__Work item__. In the listing below, rewrite the stretch from the line containing "After each view, print" through the line containing "-0.004322, 0.714586, -0.287078]]", substituting "image" for every "view" and keeping everything else unchanged. Leave the pictures out of your answer.

__Data shown__.
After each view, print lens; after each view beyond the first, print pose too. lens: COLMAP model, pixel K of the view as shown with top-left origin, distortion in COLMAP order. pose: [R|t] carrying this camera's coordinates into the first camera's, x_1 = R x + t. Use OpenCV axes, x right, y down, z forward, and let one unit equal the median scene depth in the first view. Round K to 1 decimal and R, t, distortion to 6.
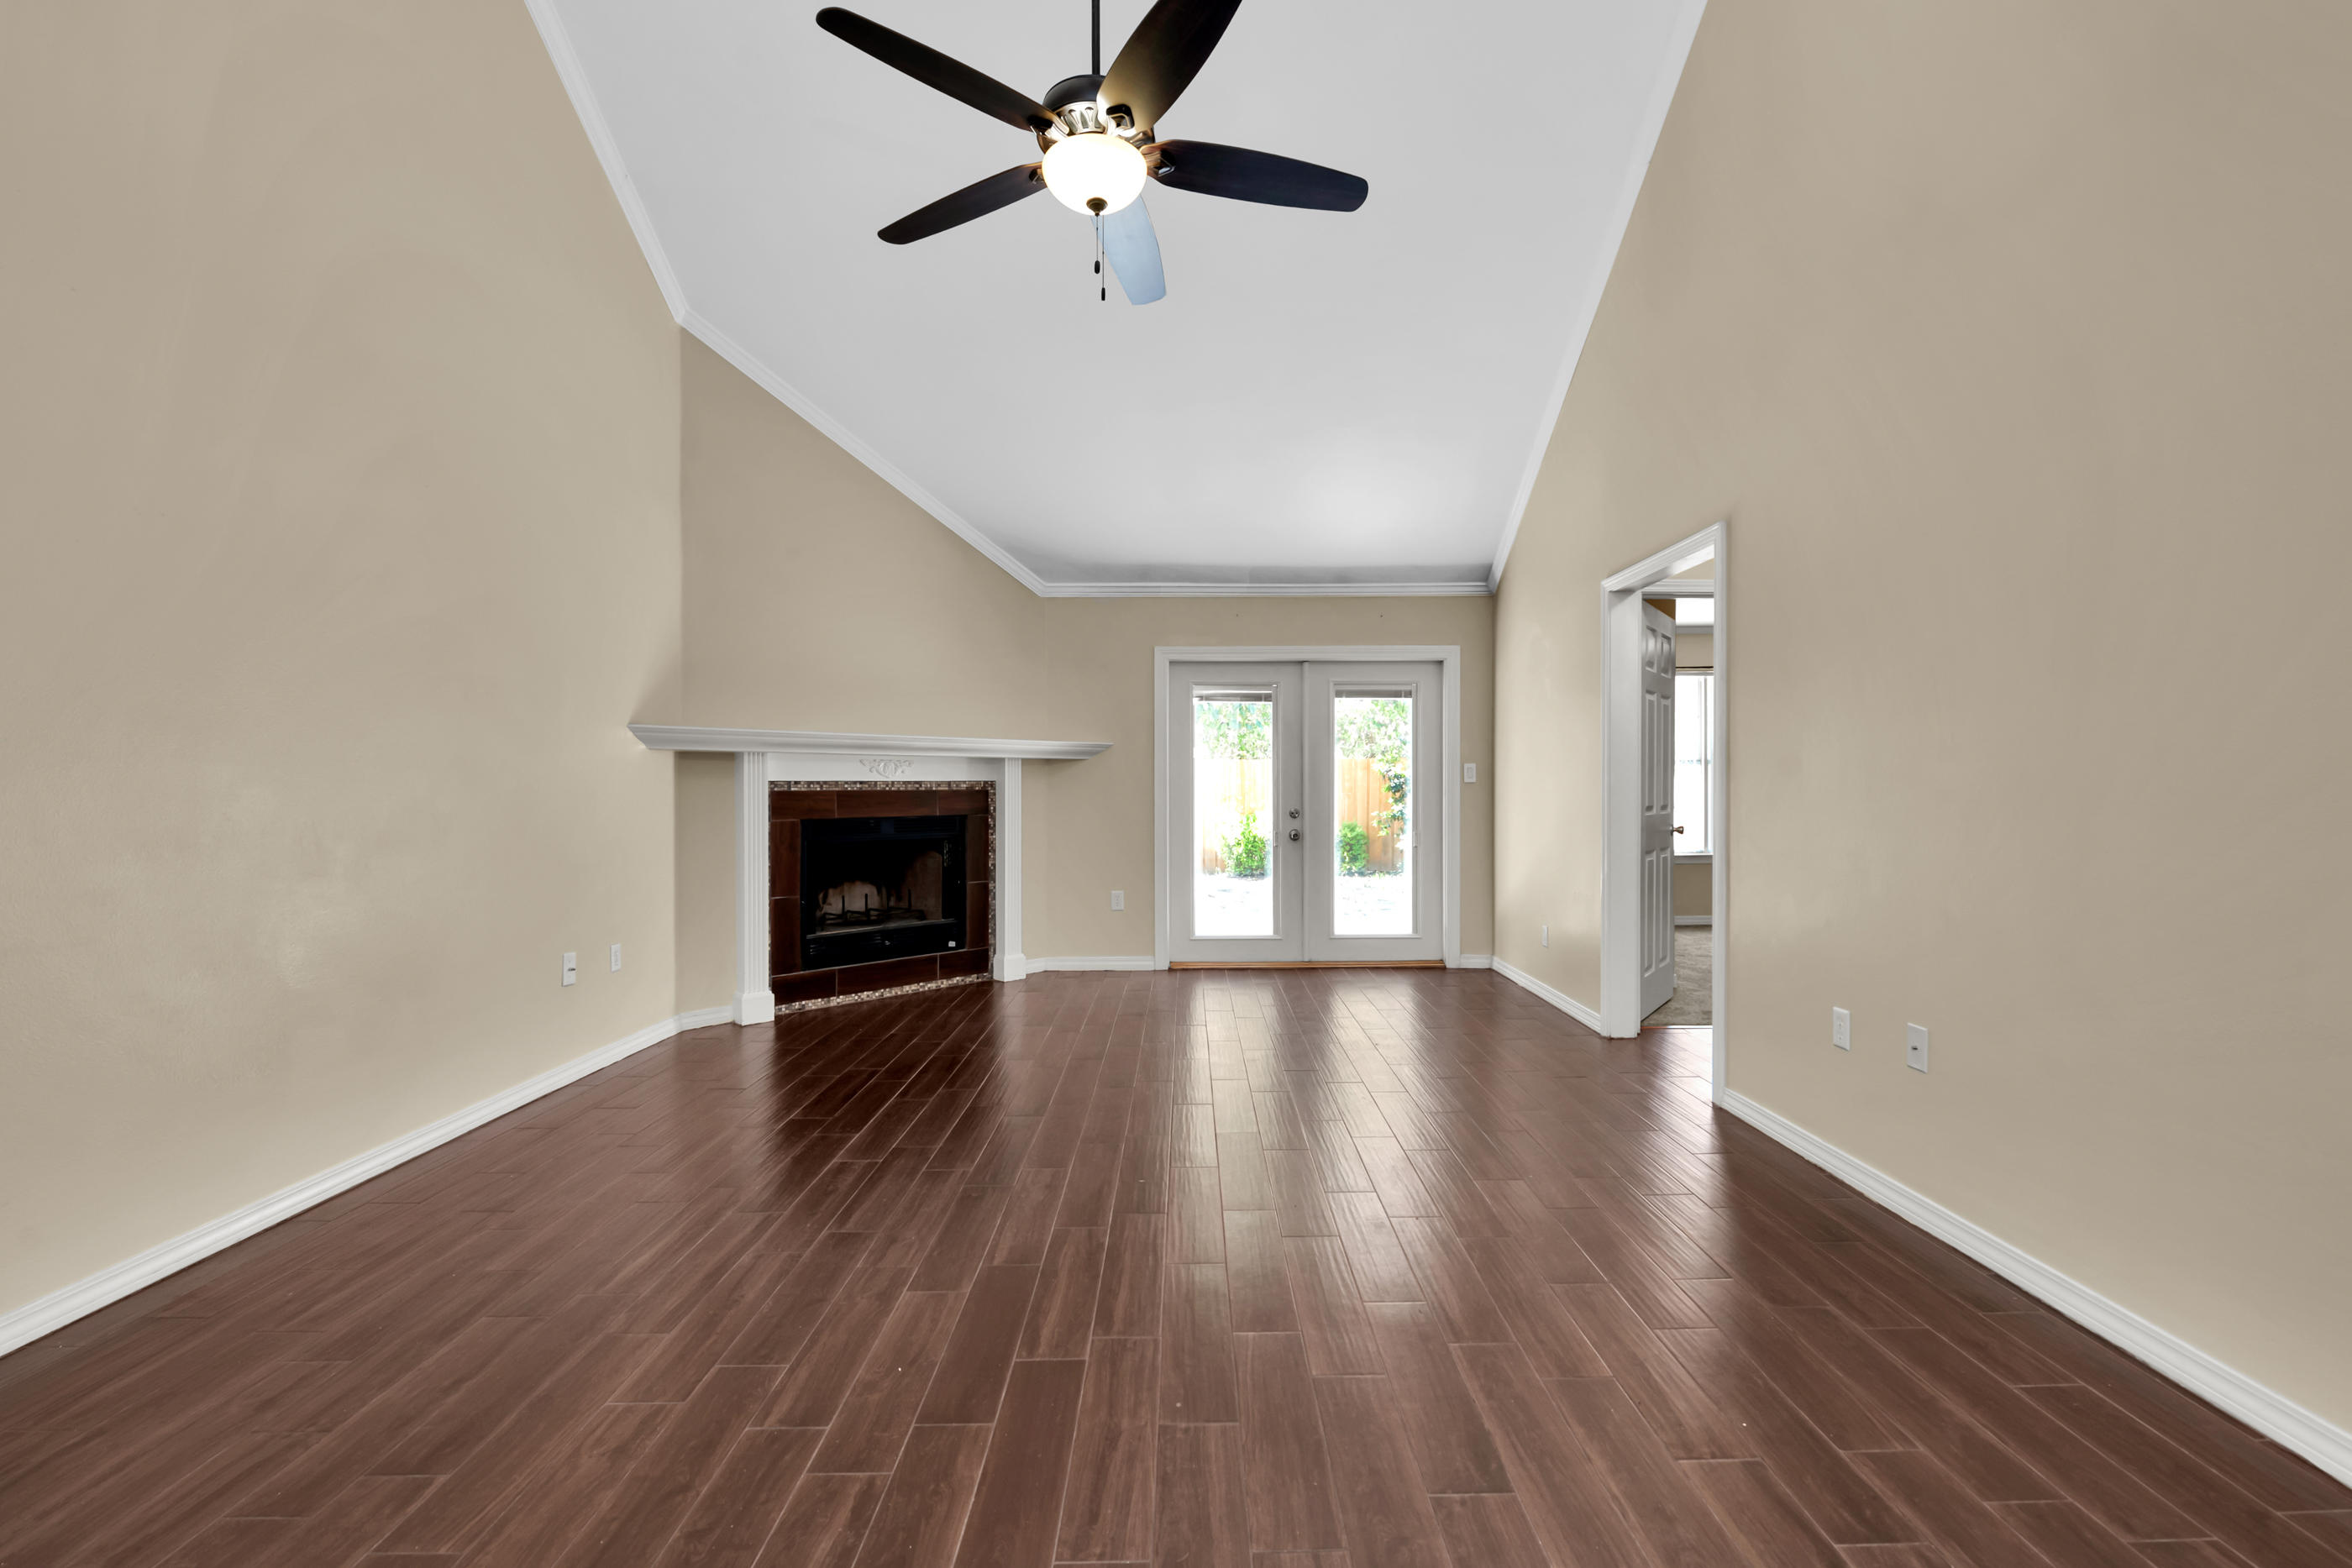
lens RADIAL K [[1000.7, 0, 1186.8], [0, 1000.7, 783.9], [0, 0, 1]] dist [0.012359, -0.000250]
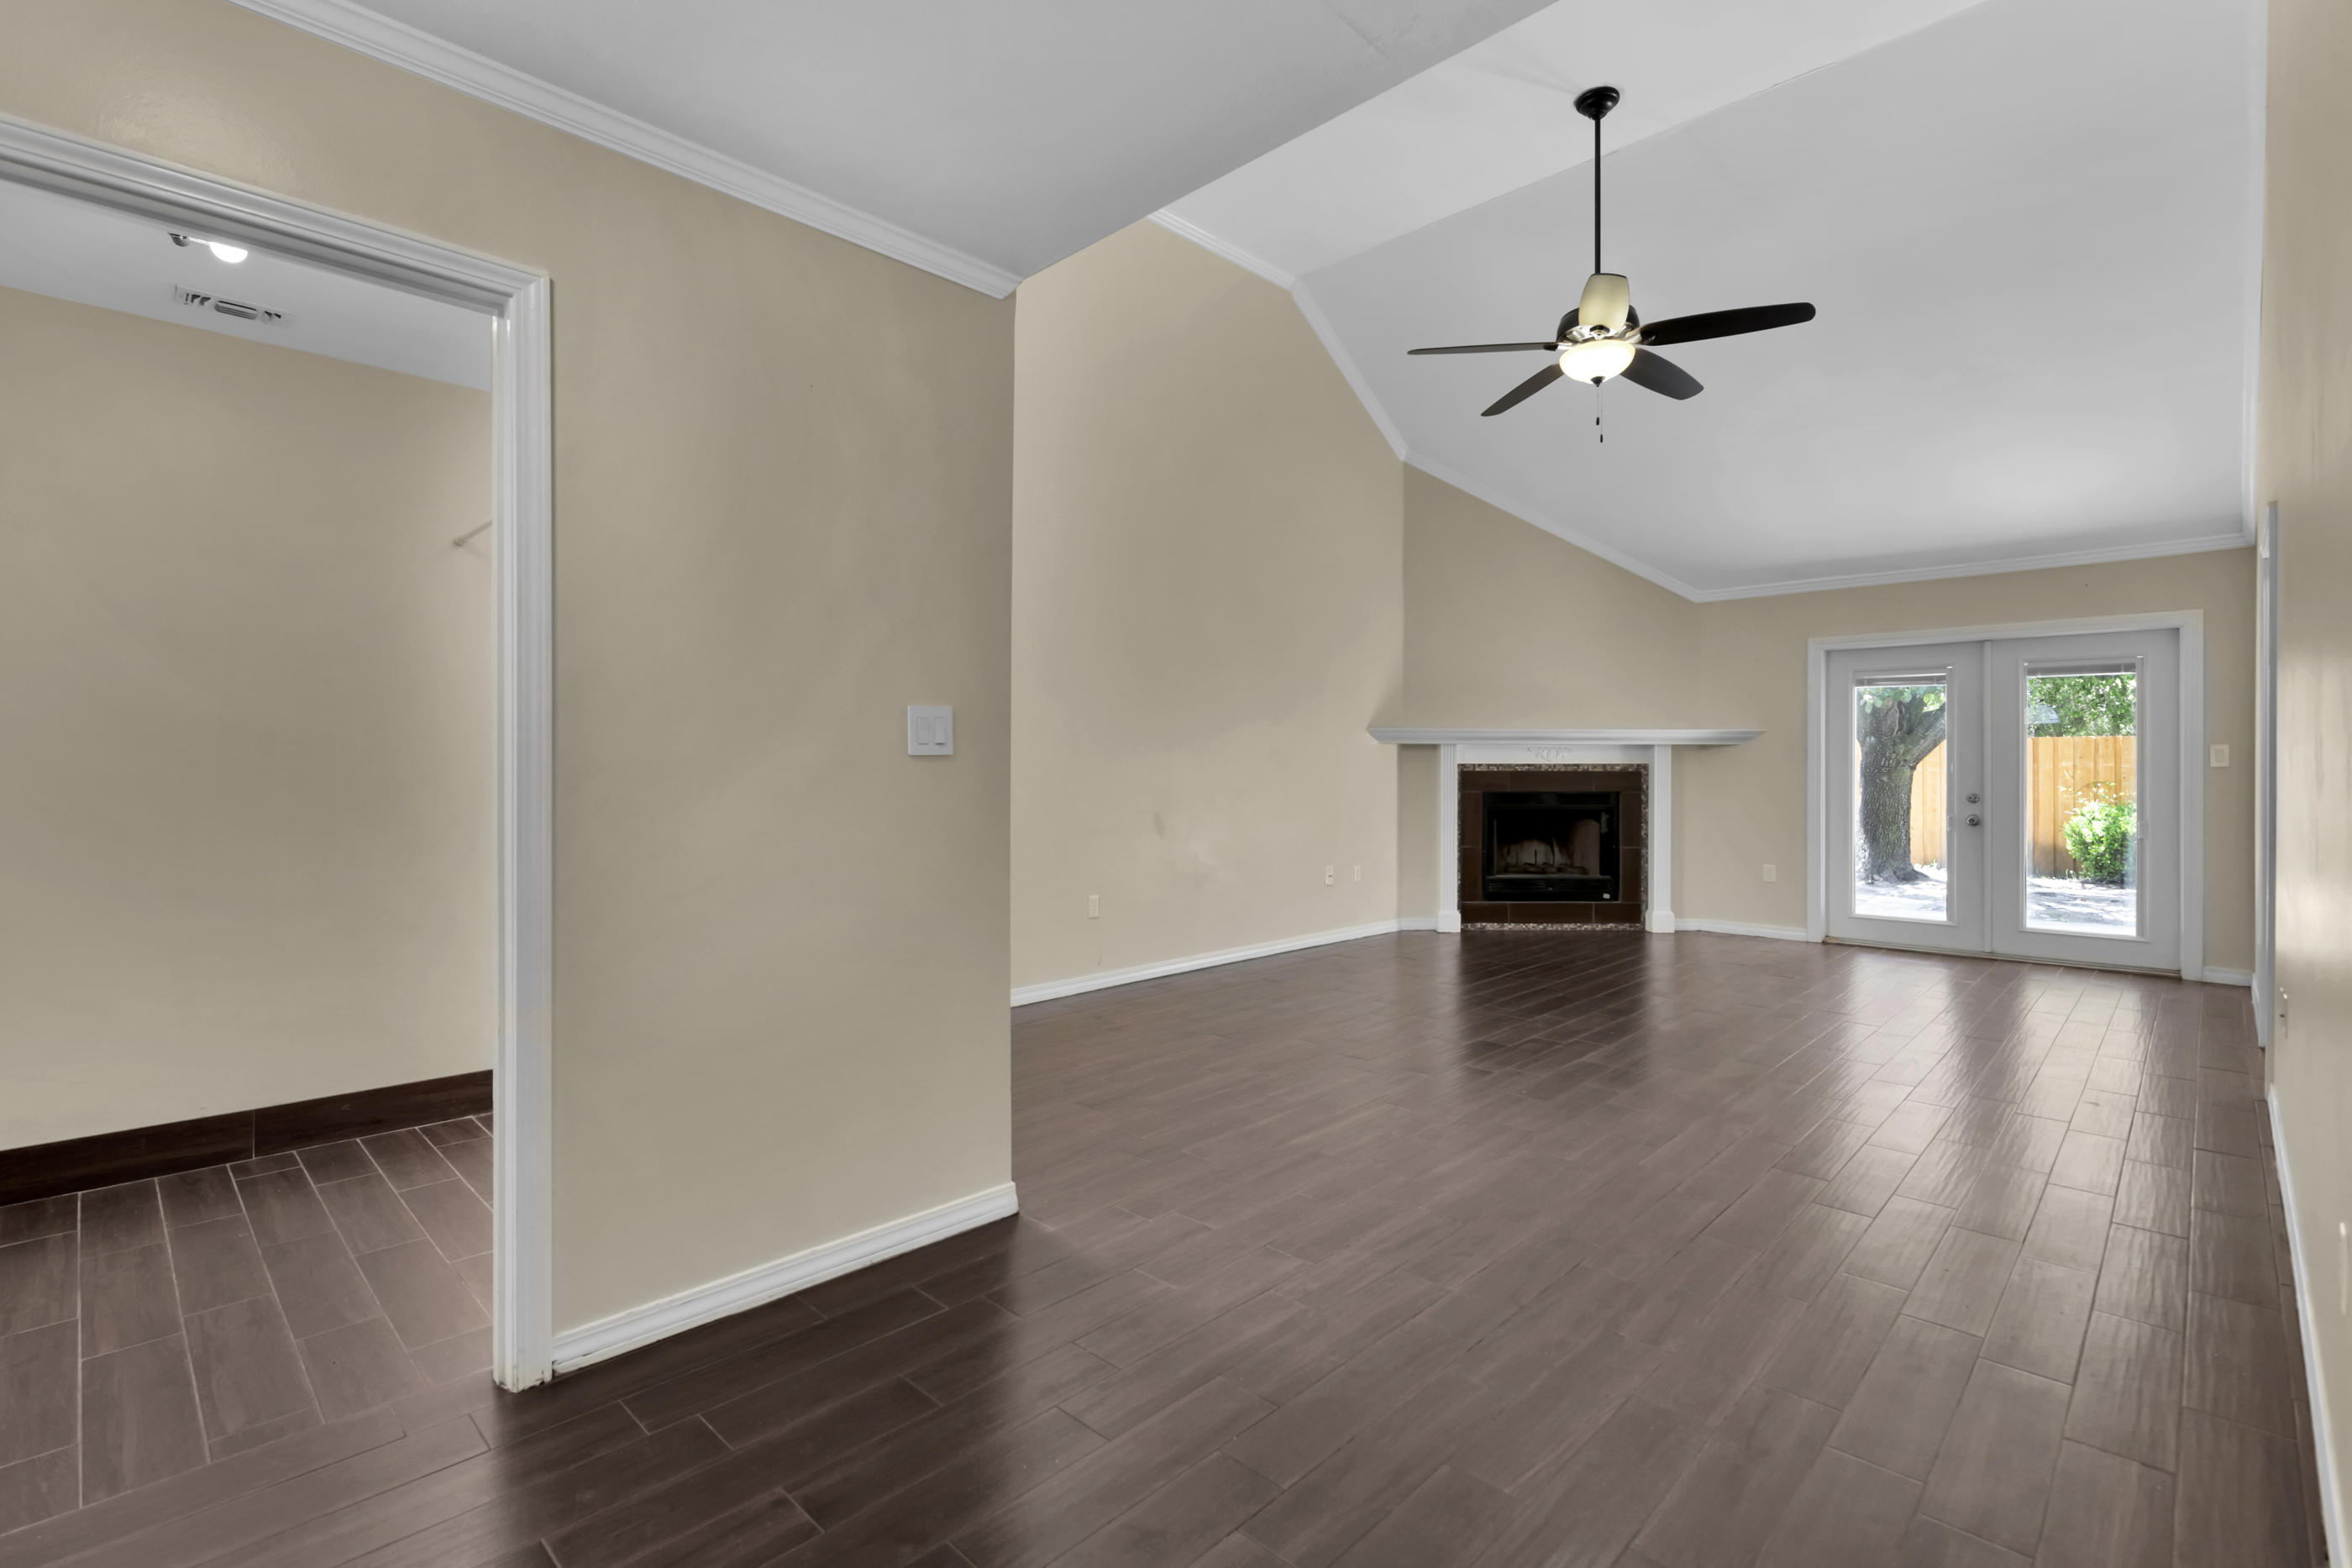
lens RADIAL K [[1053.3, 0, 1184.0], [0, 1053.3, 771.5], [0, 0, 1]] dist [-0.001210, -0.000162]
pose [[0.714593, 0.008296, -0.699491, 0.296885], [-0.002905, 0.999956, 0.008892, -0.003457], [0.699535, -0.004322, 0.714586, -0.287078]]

---

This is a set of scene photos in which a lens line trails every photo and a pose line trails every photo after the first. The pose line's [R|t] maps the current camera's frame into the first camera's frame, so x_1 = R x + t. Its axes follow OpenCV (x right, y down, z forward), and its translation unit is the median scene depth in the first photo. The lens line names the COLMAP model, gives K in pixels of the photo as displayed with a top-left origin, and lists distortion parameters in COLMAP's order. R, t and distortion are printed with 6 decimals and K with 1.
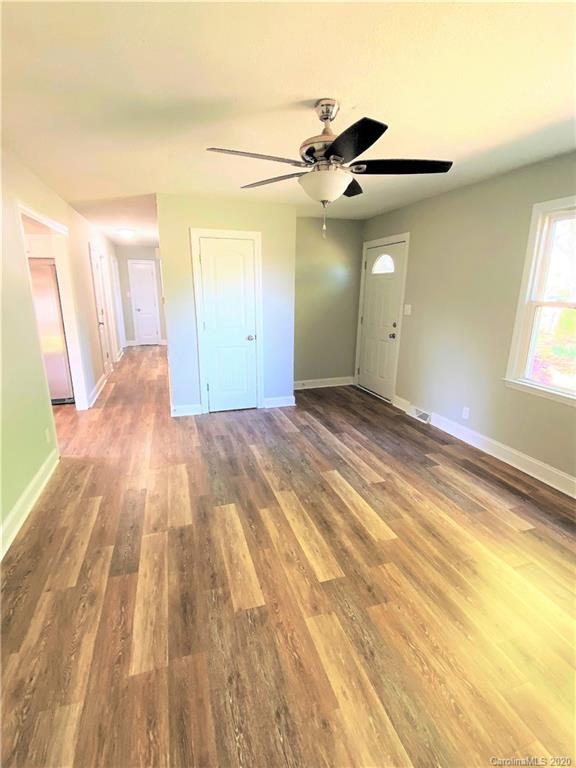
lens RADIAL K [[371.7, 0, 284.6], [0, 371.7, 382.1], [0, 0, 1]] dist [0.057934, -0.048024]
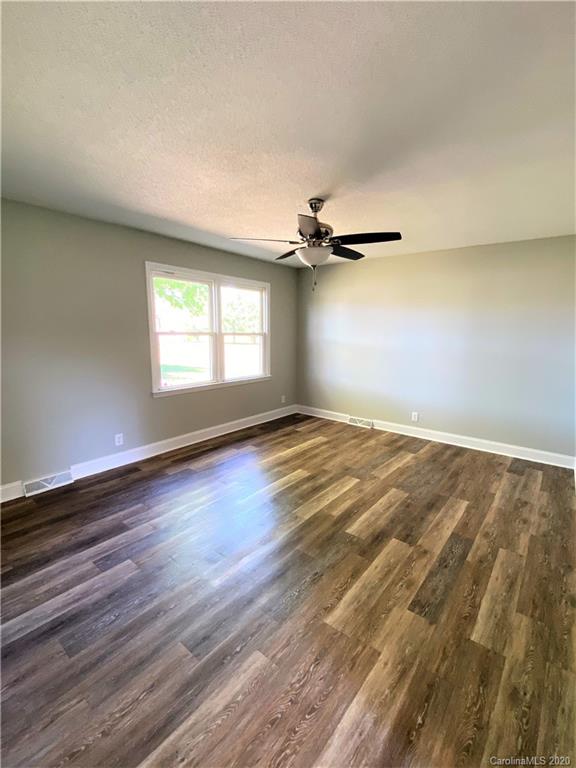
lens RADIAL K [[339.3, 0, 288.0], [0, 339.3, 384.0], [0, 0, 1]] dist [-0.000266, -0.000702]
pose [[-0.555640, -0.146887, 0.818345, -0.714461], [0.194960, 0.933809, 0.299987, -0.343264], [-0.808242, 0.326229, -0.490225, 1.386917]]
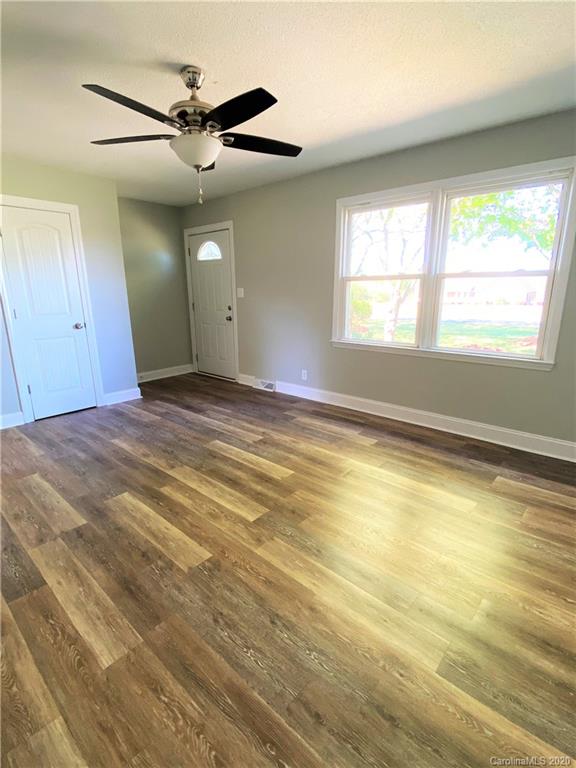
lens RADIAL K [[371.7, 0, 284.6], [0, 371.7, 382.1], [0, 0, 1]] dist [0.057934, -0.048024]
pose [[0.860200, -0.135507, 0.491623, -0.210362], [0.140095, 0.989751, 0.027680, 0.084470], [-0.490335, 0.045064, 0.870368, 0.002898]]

__Your response__.
After each image, print lens; after each image beyond the first, print pose too. lens: COLMAP model, pixel K of the image as shown with top-left origin, distortion in COLMAP order. pose: [R|t] carrying this camera's coordinates into the first camera's, x_1 = R x + t. Use OpenCV axes, x right, y down, z forward, and let one unit equal the median scene depth in the first image. Round K to 1 decimal and R, t, distortion to 6.
lens RADIAL K [[1000.7, 0, 1186.8], [0, 1000.7, 783.9], [0, 0, 1]] dist [0.012359, -0.000250]
lens RADIAL K [[1053.3, 0, 1184.0], [0, 1053.3, 771.5], [0, 0, 1]] dist [-0.001210, -0.000162]
pose [[0.714593, 0.008296, -0.699491, 0.296885], [-0.002905, 0.999956, 0.008892, -0.003457], [0.699535, -0.004322, 0.714586, -0.287078]]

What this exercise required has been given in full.